Persistencia

Una última dimensión del amor de Dios es la persistencia. El término hebreo aquí es ‘erek appayin' (Éx. 34:6) y el griego es makrothumia (lentitud para el enojo). Leemos sobre la persistencia de Dios en Salmos 86:15; Romanos 2:4; 9:22; 1 Pedro 3:20 y 2 Pedro 3:15. En todos estos versículos se representa a Dios conteniendo el juicio para seguir ofreciendo salvación y gracia durante largos periodos de tiempo.

La gran paciencia de Dios se manifestó en particular con Israel, como muestra de fidelidad hacia ellos. El pueblo de Israel repetidamente se rebeló contra Jehová, deseando volver a Egipto, rechazando el liderazgo de Moisés, haciendo ídolos para adorarlos, adquiriendo las prácticas de los pueblos de los alrededores y casándose con su gente. Debe haber habido momentos en los que el Señor se sintiera tentado a abandonar a su pueblo. Incluso los hititas o los moabitas debían parecer una mejor opción por entonces. Una destrucción a gran escala de Israel en forma de diluvio habría sido más apropiada, sin embargo Dios no se separó de ellos.

Pero la paciencia de Dios no se limitaba a Israel.

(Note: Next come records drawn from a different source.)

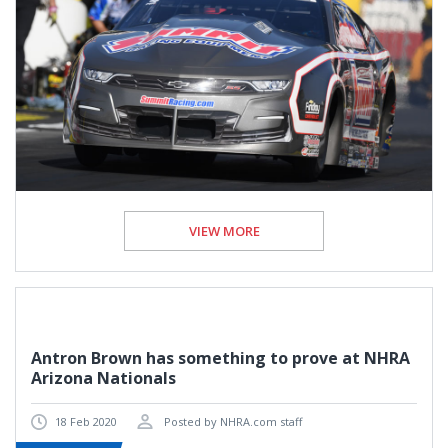
VIEW MORE
Antron Brown has something to prove at NHRA
Arizona Nationals
18 Feb 2020
Posted by NHRA.com staff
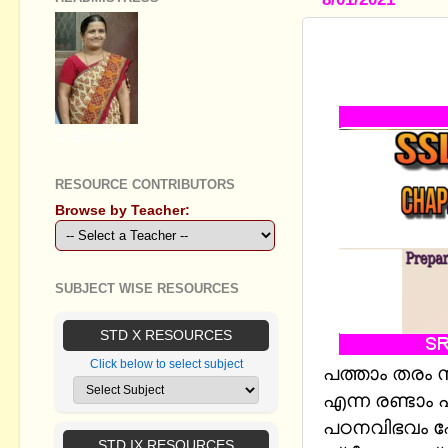
STANDARD X
തേടി - PR
GEETHA B R
RESOURCE CONTRIBUTORS
Browse by Teacher:
SUBJECT WISE RESOURCES
STD X RESOURCES
Click below to select subject
പത്താം തരം സ
എന്ന
രണ്ടാം
പഠനവിഭവം ഷ
STD IX RESOURCES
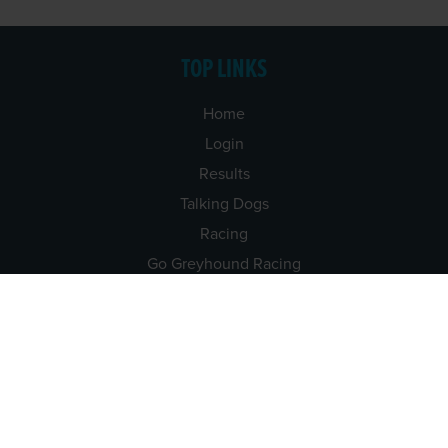
TOP LINKS
Home
Login
Results
Talking Dogs
Racing
Go Greyhound Racing
Regulations and Welfare
USEFUL INFO
Accessibility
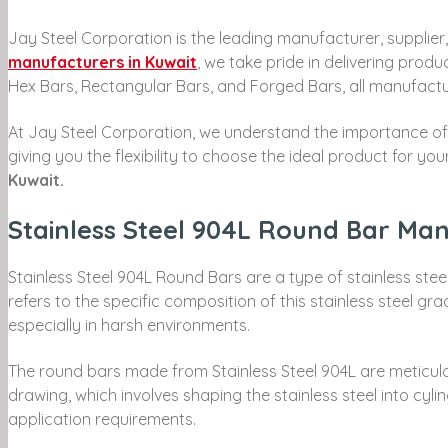
Jay Steel Corporation is the leading manufacturer, supplier,
manufacturers in Kuwait
, we take pride in delivering prod
Hex Bars, Rectangular Bars, and Forged Bars, all manufactur
At Jay Steel Corporation, we understand the importance of c
giving you the flexibility to choose the ideal product for 
Kuwait.
Stainless Steel 904L Round Bar Man
Stainless Steel 904L Round Bars are a type of stainless steel
refers to the specific composition of this stainless steel gr
especially in harsh environments.
The round bars made from Stainless Steel 904L are meticulo
drawing, which involves shaping the stainless steel into cyli
application requirements.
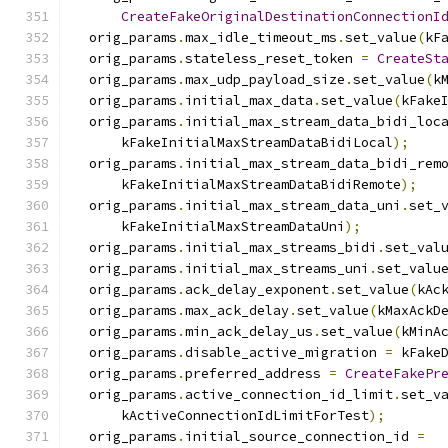
CreateFakeOriginalDestinationConnectionI
  orig_params
.
max_idle_timeout_ms
.
set_value
(
kF
  orig_params
.
stateless_reset_token 
=
CreateSt
  orig_params
.
max_udp_payload_size
.
set_value
(
k
  orig_params
.
initial_max_data
.
set_value
(
kFake
  orig_params
.
initial_max_stream_data_bidi_loc
      kFakeInitialMaxStreamDataBidiLocal
);
  orig_params
.
initial_max_stream_data_bidi_rem
      kFakeInitialMaxStreamDataBidiRemote
);
  orig_params
.
initial_max_stream_data_uni
.
set_
      kFakeInitialMaxStreamDataUni
);
  orig_params
.
initial_max_streams_bidi
.
set_val
  orig_params
.
initial_max_streams_uni
.
set_valu
  orig_params
.
ack_delay_exponent
.
set_value
(
kAc
  orig_params
.
max_ack_delay
.
set_value
(
kMaxAckD
  orig_params
.
min_ack_delay_us
.
set_value
(
kMinA
  orig_params
.
disable_active_migration 
=
 kFake
  orig_params
.
preferred_address 
=
CreateFakePr
  orig_params
.
active_connection_id_limit
.
set_v
      kActiveConnectionIdLimitForTest
);
  orig_params
.
initial_source_connection_id 
=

Pedro (1 P. 3:20) incluso sugiere que el diluvio se retrasó tanto para proporcionar la oportunidad de salvarse a aquellos que acabaron siendo destruidos. Hablando del día de la gran destrucción, Pedro también sugiere que la segunda venida se retrasa por la paciencia de Dios. No desea que “ninguno perezca, sino que todos procedan al arrepentimiento” (2 P. 3:9).

En una ocasión Pedro se acercó a Jesús (en nombre de los discípulos, sin duda) y preguntó con qué frecuencia debería perdonar a un hermano que hubiera pecado contra él: ¿siete veces? La respuesta de Jesús a Pedro, que se ha interpretado como “77 veces” o “490 veces,” indica la naturaleza persistente, implacable del amor que tiene que caracterizar a los seguidores del Señor. El mismo Jesús demostró ese amor persistente con Pedro. Cuando Jesús le advirtió que negaría a su Señor, Pedro protestó vigorosamente. Aunque todos negaran a Jesús, él nunca lo haría. Jesús le advirtió que no sólo lo negaría una vez, sino tres, una profecía que pronto se cumplió. Pedro salió y lloró amargamente después de haber negado conocer a Jesús. Pero Jesús perdonó a Pedro esta vez, como había hecho con muchos otros fallos. De hecho, el ángel en el sepulcro pidió a las tres mujeres que dijeran a los discípulos y a Pedro que Jesús se iba a Galilea, donde les vería (Mr. 16:7). La fidelidad y la paciencia de Dios se manifestaron al no abandonar a otros creyentes que habían pecado y le habían fallado: Moisés, David, Salomón y muchos otros.

Como con los otros atributos de Dios, el amor también tiene que caracterizar al creyente. Jesús dejó esto claro. Dijo que cumpliendo su mandamiento sus discípulos permanecerían en su amor. Y ese mandamiento es: “Que os améis unos a otros como yo os he amado” (Jn. 15:12). Es más, cuando envió a sus discípulos, les dijo: “de gracia recibisteis, dad de gracia” (Mt. 10:8). Les enseñó a orar: “perdónanos nuestras deudas, como también nosotros perdonamos a nuestros deudores” (Mt. 6:12). Y les contó con desaprobación la parábola del siervo al que se le había perdonado una gran cantidad de dinero, pero luego se negó a perdonar una pequeña deuda a un consiervo (Mt. 18:23-35). Juan insistió en que la ausencia de actos de preocupación prácticos en una persona es indicativo de que la supuesta experiencia cristiana no es genuina y que el amor de Dios no reside en ella (1 Jn. 2:7-11; 3:11-18).